Encontrar uma variação no interesse dos jovens em participar da vida política nas sociedades não é um fenômeno novo. Torney-Purta (1990) realizou uma revisão da literatura em psicologia que incluiu estudos publicados desde o final da II Grande Guerra. Os resultados mostraram, em diversas gerações, uma baixa motivação dos jovens para participar na política. Haste e Hogan (2006) observaram, em democracias emergentes, que as pessoas geralmente consideram votar como importante, apesar das suas motivações variarem na hora de exercer o voto. As autoras também notaram que faltava às pessoas o entendimento sobre como fazer valer os seus direitos pelo voto. Muitas sentiam uma desilusão com a situação social e não acreditavam que o voto ajudaria a resolver os problemas sociais. Outras, que tinham uma maior esperança, achavam que, com o voto, conseguiriam mudanças para melhor. As pessoas que acreditavam no voto disseram que, embora a participação política possa ser seguida da desilusão, o sentimento de participação na construção da sociedade persistiu naqueles que se engajaram e permaneceu como uma fonte de motivação.
--- --- ---
• [Explore o material]:
A. Diga se cada afirmação concorda com o trecho sobre participação política, respondendo sim ou não e citando as palavras decisivas do trecho: (i) a revisão de Torney-Purta abrangeu estudos publicados a partir do fim da II Grande Guerra; (ii) Haste e Hogan constataram que, em democracias emergentes, as pessoas geralmente consideravam o voto pouco importante; (iii) nos que se engajaram, o sentimento de participação na construção da sociedade desapareceu.
B. Segundo o trecho sobre participação política, em que tipo de democracia Haste e Hogan fizeram suas observações?

• [Dados extraídos]:
--- --- ---
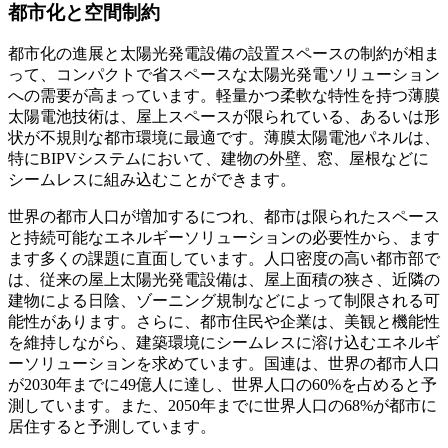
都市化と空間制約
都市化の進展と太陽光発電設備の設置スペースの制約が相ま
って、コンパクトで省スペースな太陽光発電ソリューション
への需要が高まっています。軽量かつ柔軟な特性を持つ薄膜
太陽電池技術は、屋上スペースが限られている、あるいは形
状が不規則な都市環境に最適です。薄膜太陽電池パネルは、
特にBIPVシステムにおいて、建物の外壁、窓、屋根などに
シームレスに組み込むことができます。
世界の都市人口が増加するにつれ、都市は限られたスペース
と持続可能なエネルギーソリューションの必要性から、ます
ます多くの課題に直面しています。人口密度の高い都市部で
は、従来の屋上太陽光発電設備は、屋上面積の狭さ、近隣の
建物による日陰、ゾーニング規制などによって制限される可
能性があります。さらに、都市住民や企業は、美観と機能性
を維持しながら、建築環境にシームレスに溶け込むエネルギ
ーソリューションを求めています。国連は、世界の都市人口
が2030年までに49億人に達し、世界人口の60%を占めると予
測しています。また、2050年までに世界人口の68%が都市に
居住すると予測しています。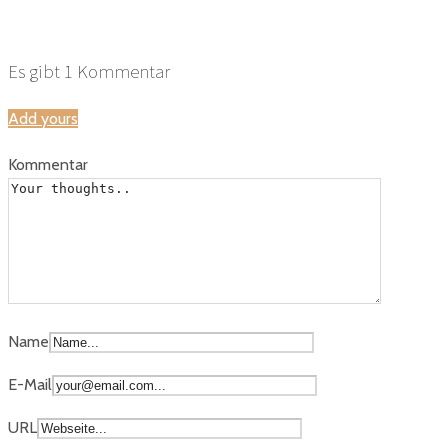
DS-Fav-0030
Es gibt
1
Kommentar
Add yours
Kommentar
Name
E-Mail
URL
--- --- ---
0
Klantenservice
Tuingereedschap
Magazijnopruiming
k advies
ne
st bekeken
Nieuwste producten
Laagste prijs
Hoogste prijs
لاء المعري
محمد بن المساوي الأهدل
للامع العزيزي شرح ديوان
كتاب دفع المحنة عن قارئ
--- --- ---
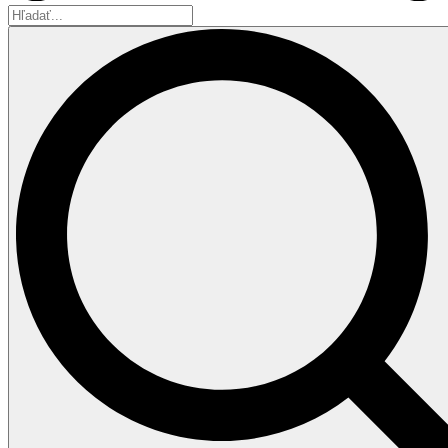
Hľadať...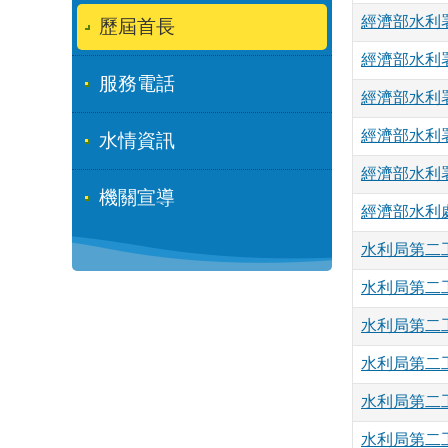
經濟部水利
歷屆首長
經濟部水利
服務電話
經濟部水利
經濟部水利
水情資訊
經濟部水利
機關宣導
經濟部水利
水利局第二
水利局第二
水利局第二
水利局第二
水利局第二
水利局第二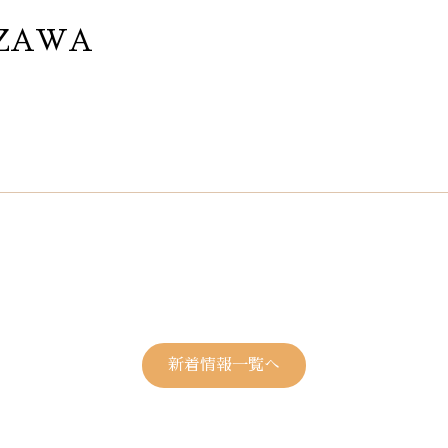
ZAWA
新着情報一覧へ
--- --- ---
• [Lista de respostas]:
A.
(i) Sim: "incluiu estudos publicados desde o final da II Grande Guerra".
(ii) Não: "as pessoas geralmente consideram votar como importante".
(iii) Não: "o sentimento de participação na construção da sociedade persistiu naqueles que se engajaram".

B. Em democracias emergentes.